Listed entries
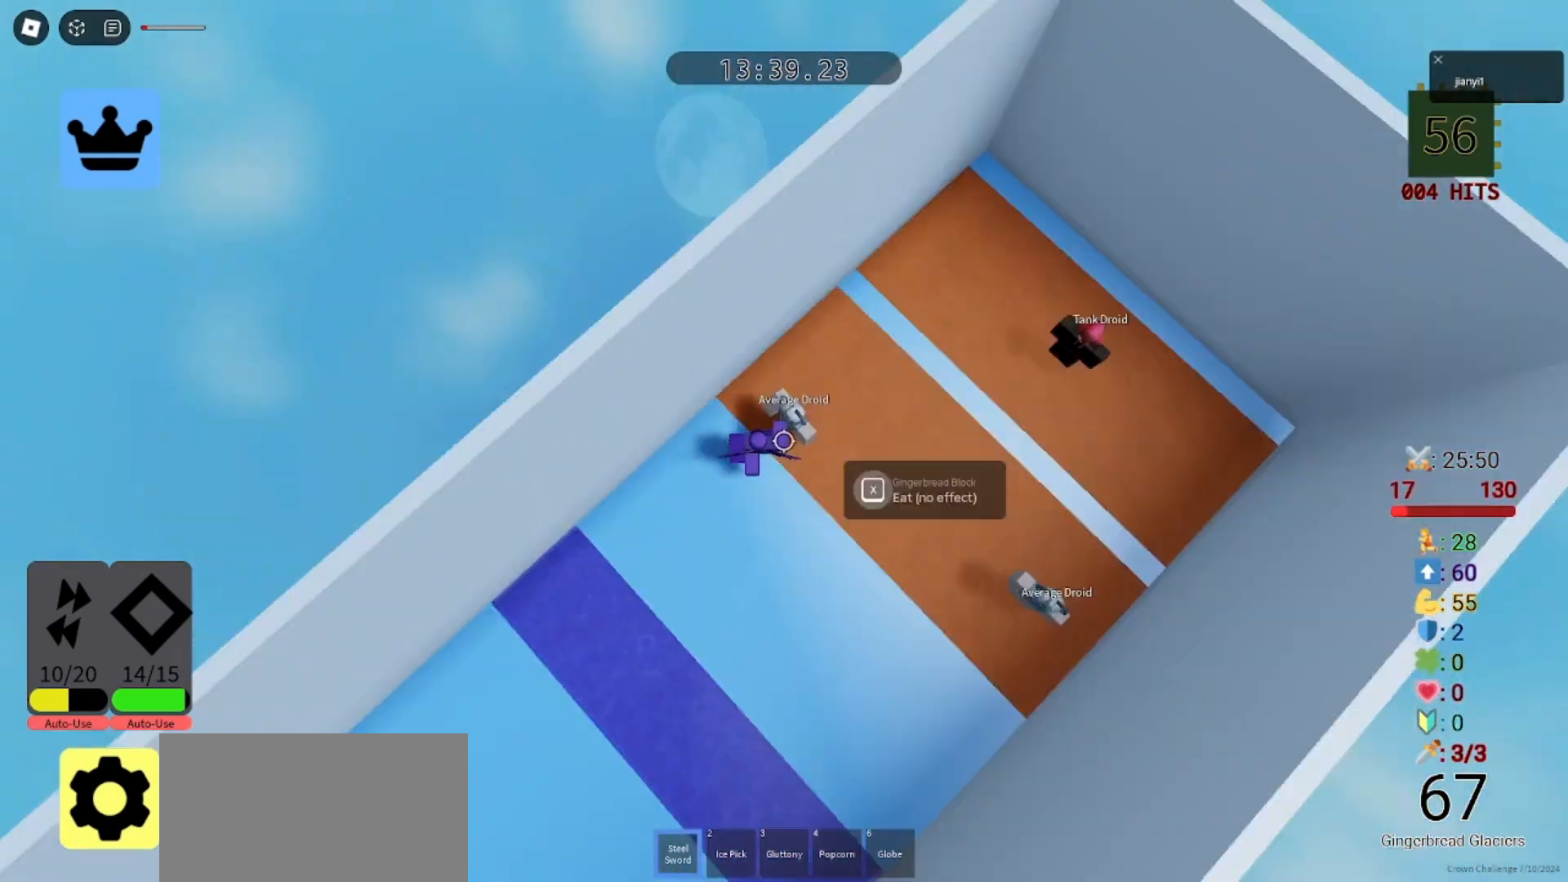
{"keys": ["d", "s"], "mouse": [], "events": [[67, "mouse_left", "up"], [67, "space", "up"], [133, "mouse_left", "down"], [233, "mouse_left", "up"], [300, "mouse_left", "down"], [367, "mouse_left", "up"], [433, "d", "down"], [433, "mouse_left", "down"], [500, "mouse_left", "up"]]}
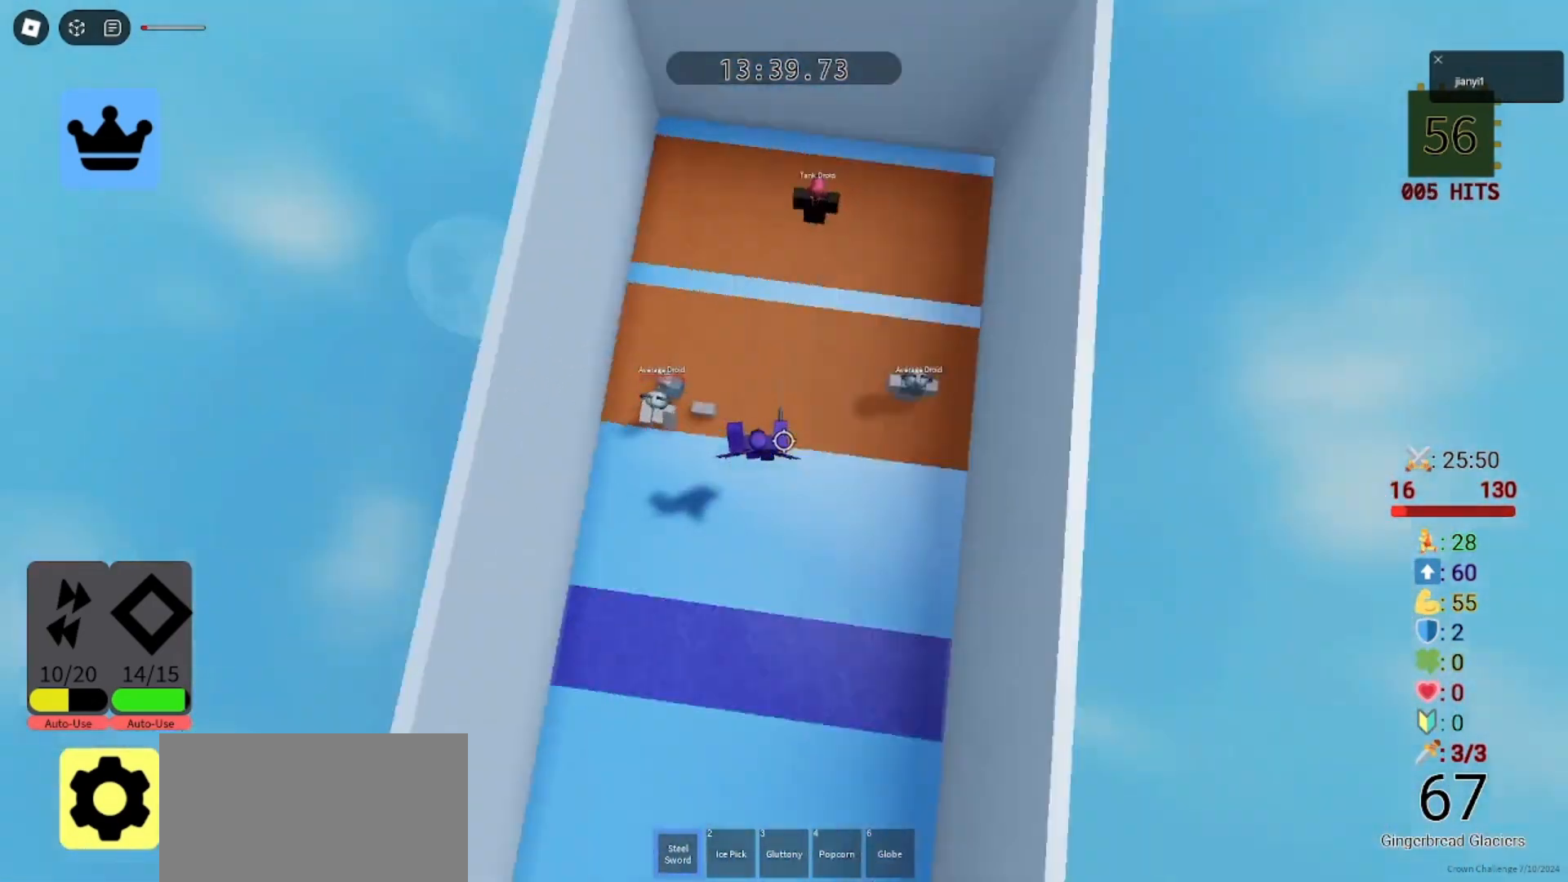
{"keys": ["a"], "mouse": ["left"], "events": [[33, "s", "up"], [100, "mouse_left", "down"], [200, "mouse_left", "up"], [267, "mouse_left", "down"], [300, "a", "down"], [300, "d", "up"], [367, "mouse_left", "up"], [433, "mouse_left", "down"]]}
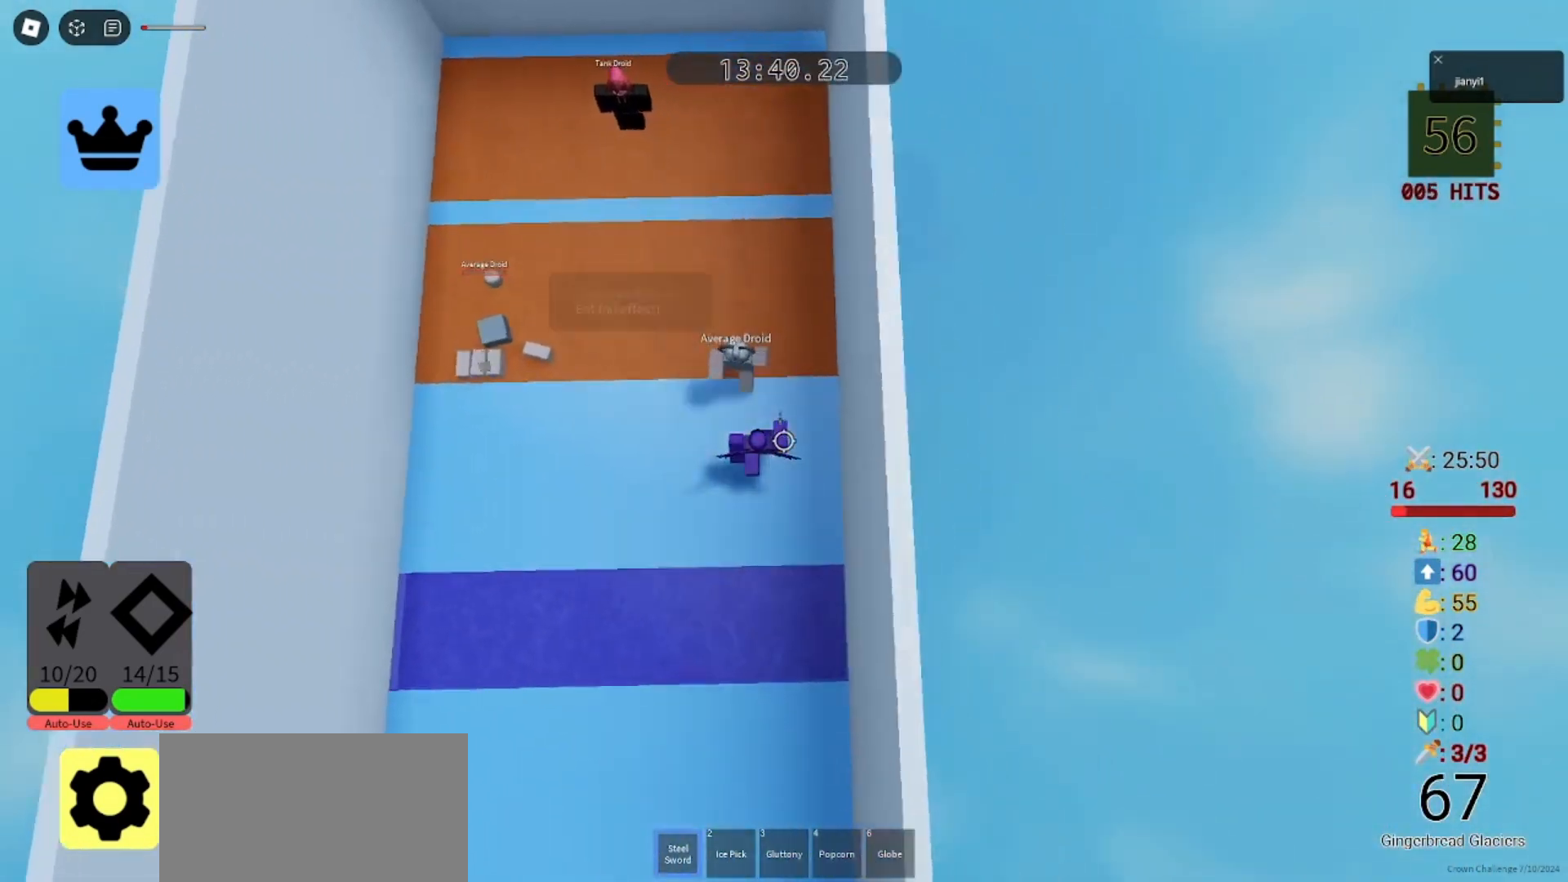
{"keys": ["d", "s"], "mouse": ["left"], "events": [[33, "mouse_left", "up"], [67, "s", "down"], [100, "mouse_left", "down"], [167, "mouse_left", "up"], [267, "mouse_left", "down"], [367, "mouse_left", "up"], [467, "a", "up"], [467, "d", "down"], [467, "mouse_left", "down"]]}
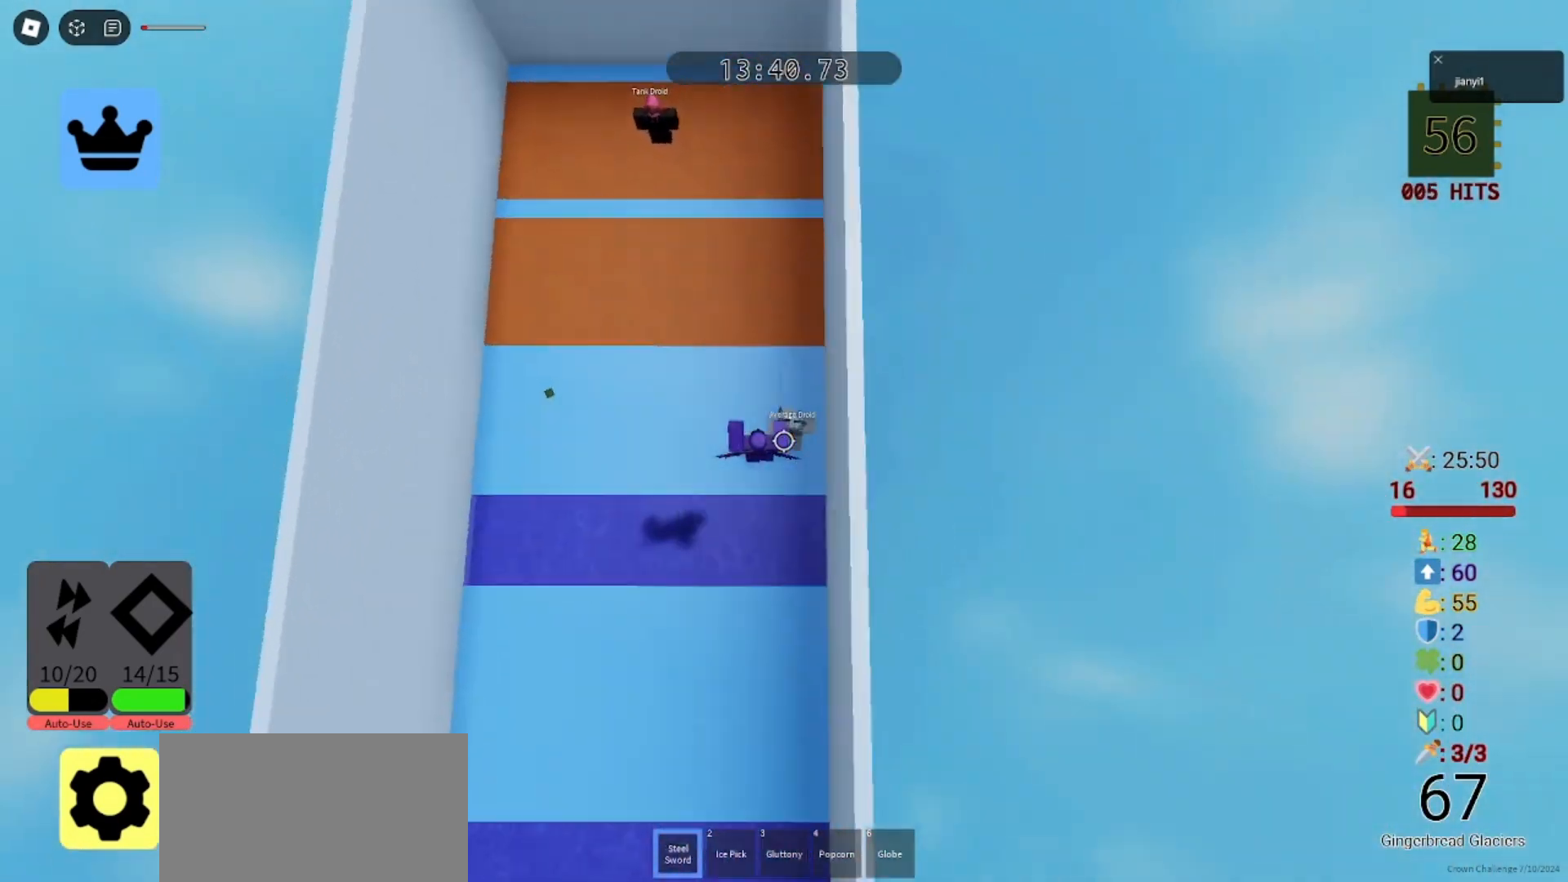
{"keys": ["a", "s"], "mouse": ["left"], "events": [[67, "mouse_left", "up"], [67, "s", "up"], [133, "mouse_left", "down"], [267, "mouse_left", "up"], [333, "d", "up"], [333, "mouse_left", "down"], [333, "s", "down"], [367, "a", "down"], [433, "mouse_left", "up"], [500, "mouse_left", "down"]]}
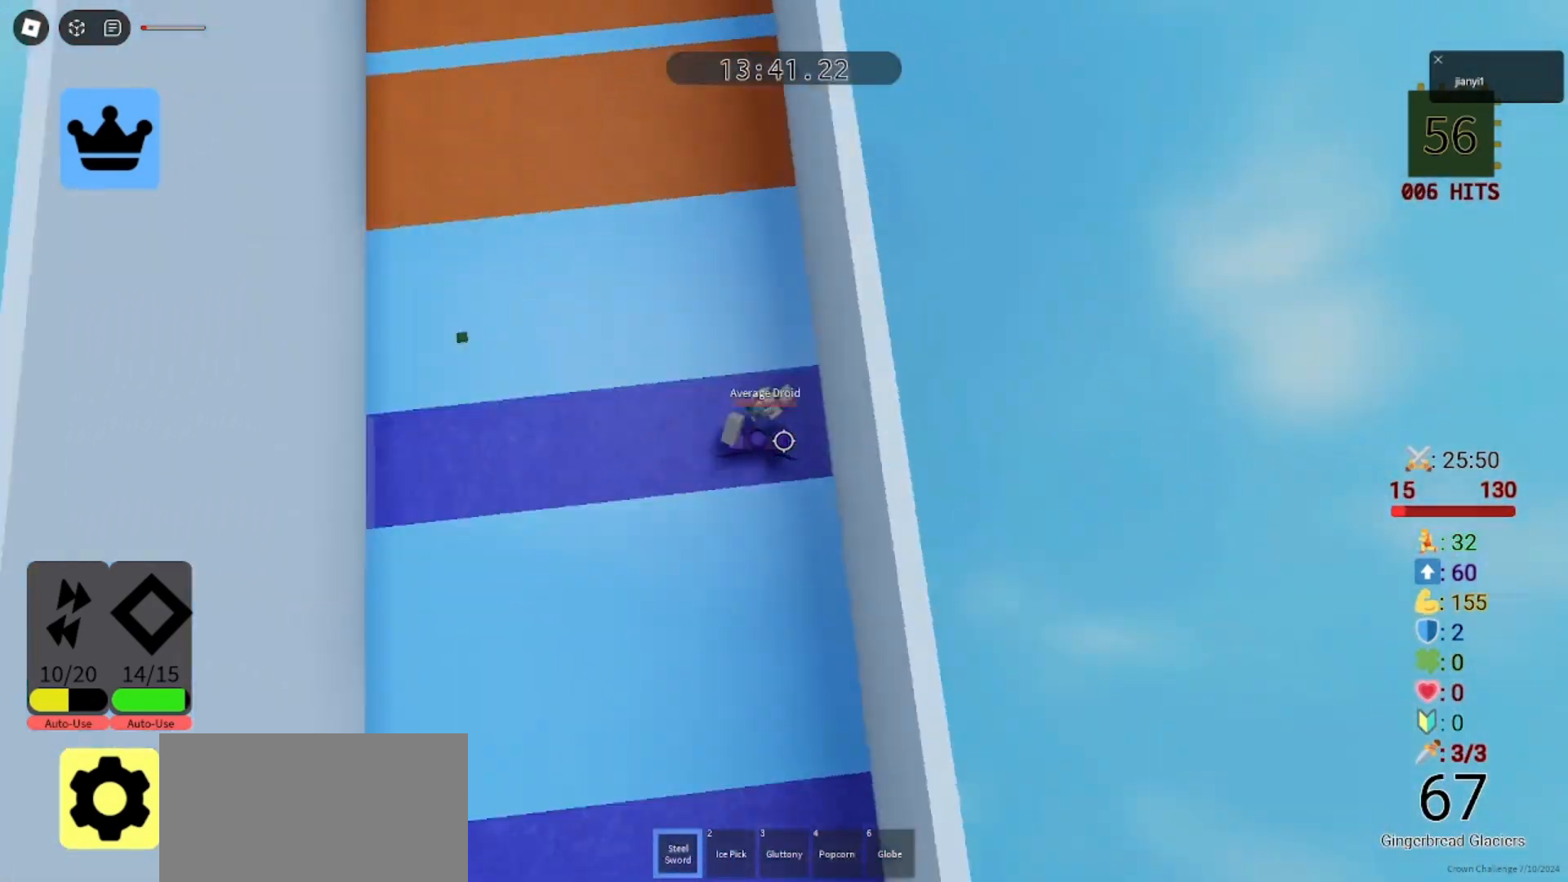
{"keys": ["w"], "mouse": [], "events": [[33, "s", "up"], [100, "mouse_left", "up"], [167, "mouse_left", "down"], [200, "a", "up"], [200, "d", "down"], [200, "w", "down"], [267, "mouse_left", "up"], [500, "d", "up"]]}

Work to complete
Please print the entries exactly as they stand. Images are not part of the copy.

Written answer
{"keys": ["d", "s"], "mouse": [], "events": [[67, "mouse_left", "up"], [67, "space", "up"], [133, "mouse_left", "down"], [233, "mouse_left", "up"], [300, "mouse_left", "down"], [367, "mouse_left", "up"], [433, "d", "down"], [433, "mouse_left", "down"], [500, "mouse_left", "up"]]}
{"keys": ["a"], "mouse": ["left"], "events": [[33, "s", "up"], [100, "mouse_left", "down"], [200, "mouse_left", "up"], [267, "mouse_left", "down"], [300, "a", "down"], [300, "d", "up"], [367, "mouse_left", "up"], [433, "mouse_left", "down"]]}
{"keys": ["d", "s"], "mouse": ["left"], "events": [[33, "mouse_left", "up"], [67, "s", "down"], [100, "mouse_left", "down"], [167, "mouse_left", "up"], [267, "mouse_left", "down"], [367, "mouse_left", "up"], [467, "a", "up"], [467, "d", "down"], [467, "mouse_left", "down"]]}
{"keys": ["a", "s"], "mouse": ["left"], "events": [[67, "mouse_left", "up"], [67, "s", "up"], [133, "mouse_left", "down"], [267, "mouse_left", "up"], [333, "d", "up"], [333, "mouse_left", "down"], [333, "s", "down"], [367, "a", "down"], [433, "mouse_left", "up"], [500, "mouse_left", "down"]]}
{"keys": ["w"], "mouse": [], "events": [[33, "s", "up"], [100, "mouse_left", "up"], [167, "mouse_left", "down"], [200, "a", "up"], [200, "d", "down"], [200, "w", "down"], [267, "mouse_left", "up"], [500, "d", "up"]]}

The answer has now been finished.